Twinkle, twinkle, little star, if you’re down here who’s in the car?
The roots release me, an army of goosebumps line my arms and I look over to where the child is now pointing. Sure enough, there is a shadow of someone inside the car. The driver door opens and a black figure gets out and walks away. Everything is silent. Everything is still.
The sound of a lock turning brings me back to my sleeping body in my hospital cell. Everything I could see and feel disappears. The nightmare is over, but I’m still afraid. There was someone else in the car that night, I’m sure of it. And now there is someone in my room and everything feels very wrong.
‘Can you hear me?’ It’s a man. I don’t recognise his voice. Fear floods through me as he walks towards the bed.
‘I said, can you hear me?’ he repeats. He’s right next to me when he asks the same question a third time. He sighs and takes a step back. He opens something next to my bed and then I hear the sound of a phone being turned on. My phone. I hear the security code that I never change; whoever this person is, he’s listening to my voicemail. There are three messages, faint but audible. The first voice I hear is Claire’s. She says she is just calling to see if everything is OK, but her tone suggests that she already knew that it wasn’t. It’s followed by an angry message from Paul: he wants to know where I am. Then the stranger in my room plays the third message and it’s his own voice on my phone.
I’m sorry about what happened, it’s only because I love you.
It feels like my whole body ices over. I hear a beep.
Message deleted. You have no new messages.
I don’t know this man. But he knows me. I’m so frightened that even if I was able to scream, I don’t think that I could.
‘I do hope you’re not lying there feeling sorry for yourself, Amber,’ he says. He touches my face and I want to shrink back down into the pillow.
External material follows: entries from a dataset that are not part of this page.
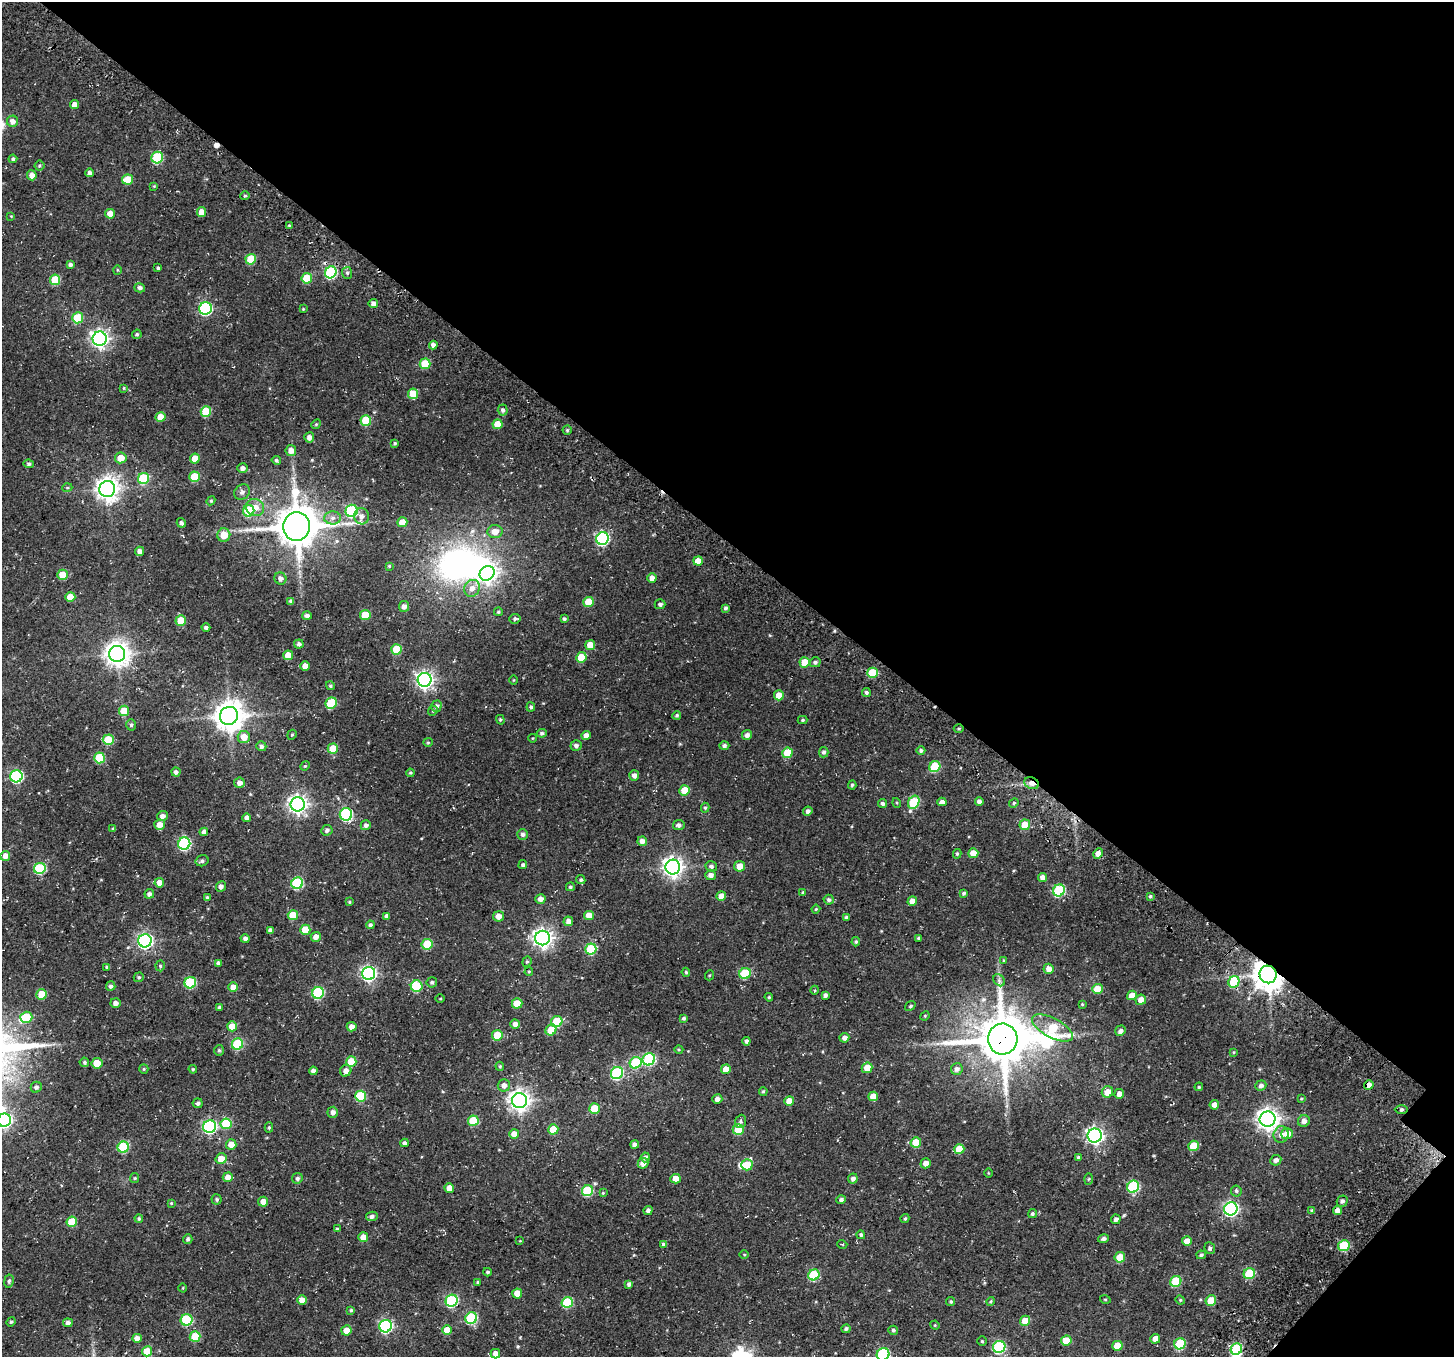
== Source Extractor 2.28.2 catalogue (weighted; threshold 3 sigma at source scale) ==
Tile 8 of 4 x 4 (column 4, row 2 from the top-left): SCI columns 4590-6041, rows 3181-4535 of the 6271 x 6296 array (HDU 1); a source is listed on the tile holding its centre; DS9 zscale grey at full resolution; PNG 1456 x 1359 px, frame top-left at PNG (2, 2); each listed source drawn as its Kron ellipse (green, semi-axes under 4 px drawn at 4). Shown black and unused: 41% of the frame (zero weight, under 3 of 4 exposures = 13% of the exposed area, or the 3 px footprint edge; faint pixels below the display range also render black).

He taps me on the head repeatedly with his finger. ‘In case you’re confused in there by anything you’ve heard, this wasn’t an accident.’ His finger slides down the side of my face and rests on my lips. ‘You did this to yourself.’
Then
Wednesday, 21st December 2016 – Morning
I turn off the alarm, I won’t need it. I’ve hardly slept at all and it’s pointless trying now. The insomnia should be a symptom of my concern for my missing husband, but that isn’t what I’ve been lying awake thinking about. I keep remembering the dead robin, its tiny lifeless body. All night long, I kept imagining that I could hear its wings flapping inside the bin as though it wasn’t dead. I worry that perhaps it was just unconscious, that maybe I threw it away when it was only sleeping.